- Opening Delimiter -

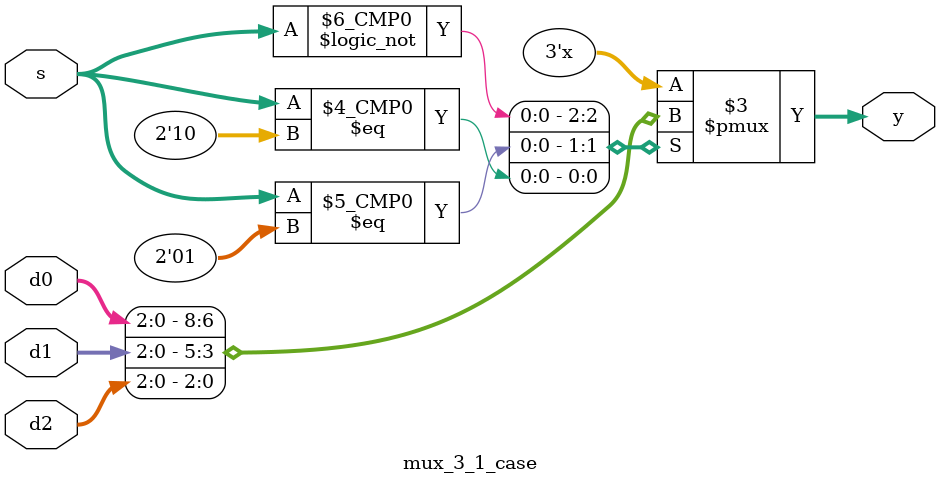
<source format=v>
module mux_3_1_case (
	input      [1:0] s,
	input      [2:0] d0,
	input      [2:0] d1,
	input      [2:0] d2,
	output reg [2:0] y
);

always @(*) begin
	case (s)
		2'b00: y = d0;
		2'b01: y = d1;
		2'b10: y = d2;
		default: y = 3'bxxx;
	endcase
end

endmodule

</source>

- Closing Delimiter -

▶ WHAT IS EXPECTED:
None of the pictures should appear, though every line of the data above must be reproduced exactly.

▶ SOLUTION:
<source format=v>
module mux_3_1_case (
	input      [1:0] s,
	input      [2:0] d0,
	input      [2:0] d1,
	input      [2:0] d2,
	output reg [2:0] y
);

always @(*) begin
	case (s)
		2'b00: y = d0;
		2'b01: y = d1;
		2'b10: y = d2;
		default: y = 3'bxxx;
	endcase
end

endmodule

</source>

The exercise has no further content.